[TASK INSTRUCTIONS]: Reply only with how many lines in these entries hold the string "ankle".
==== EXERCISE DATA
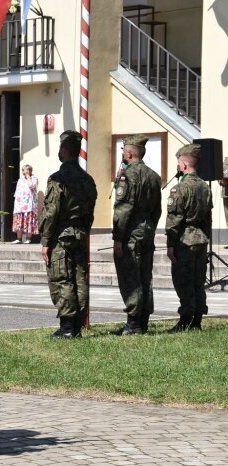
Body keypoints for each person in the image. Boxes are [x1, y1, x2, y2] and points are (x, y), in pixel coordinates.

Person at [40, 131, 97, 339]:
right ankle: (76, 325)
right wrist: (84, 231)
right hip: (80, 235)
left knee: (62, 278)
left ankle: (66, 329)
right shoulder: (88, 180)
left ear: (63, 150)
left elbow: (51, 211)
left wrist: (45, 240)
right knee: (79, 278)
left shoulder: (58, 179)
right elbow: (90, 211)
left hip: (61, 236)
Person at [111, 135, 162, 335]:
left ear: (129, 153)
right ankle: (143, 321)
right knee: (145, 277)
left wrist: (117, 238)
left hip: (131, 233)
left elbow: (123, 209)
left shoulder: (128, 175)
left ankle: (133, 324)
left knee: (130, 276)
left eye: (124, 151)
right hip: (147, 230)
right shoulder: (153, 175)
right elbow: (157, 209)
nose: (123, 154)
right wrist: (149, 227)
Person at [166, 144, 212, 332]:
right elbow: (207, 219)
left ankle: (185, 319)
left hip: (184, 240)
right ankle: (197, 320)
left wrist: (170, 244)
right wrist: (205, 238)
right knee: (198, 281)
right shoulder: (205, 187)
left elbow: (174, 219)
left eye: (178, 162)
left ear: (184, 164)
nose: (177, 166)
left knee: (183, 281)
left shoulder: (180, 188)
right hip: (201, 239)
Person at [11, 164, 39, 244]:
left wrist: (28, 177)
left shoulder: (34, 178)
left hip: (29, 204)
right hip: (20, 205)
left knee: (29, 221)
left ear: (30, 171)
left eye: (27, 170)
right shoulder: (20, 180)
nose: (25, 171)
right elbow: (17, 192)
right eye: (24, 170)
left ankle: (28, 238)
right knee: (19, 221)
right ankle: (19, 239)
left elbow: (32, 186)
========
[SOLUTION TO THE EXERCISE]: 8